What lines below contain the string "built"? List them all.

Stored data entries
● ● ●

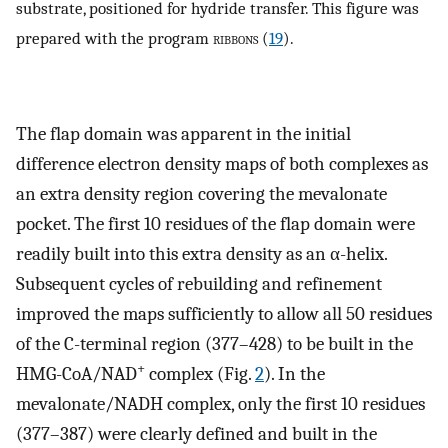
substrate, positioned for hydride transfer. This figure was
prepared with the program
ribbons
(
19
).
The flap domain was apparent in the initial
difference electron density maps of both complexes as
an extra density region covering the mevalonate
pocket. The first 10 residues of the flap domain were
readily built into this extra density as an α-helix.
Subsequent cycles of rebuilding and refinement
improved the maps sufficiently to allow all 50 residues
of the C-terminal region (377–428) to be built in the
+
HMG-CoA/NAD
complex (Fig.
2
). In the
mevalonate/NADH complex, only the first 10 residues
(377–387) were clearly defined and built in the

● ● ●

◆ Response to this exercise
readily built into this extra density as an α-helix.
of the C-terminal region (377–428) to be built in the
(377–387) were clearly defined and built in the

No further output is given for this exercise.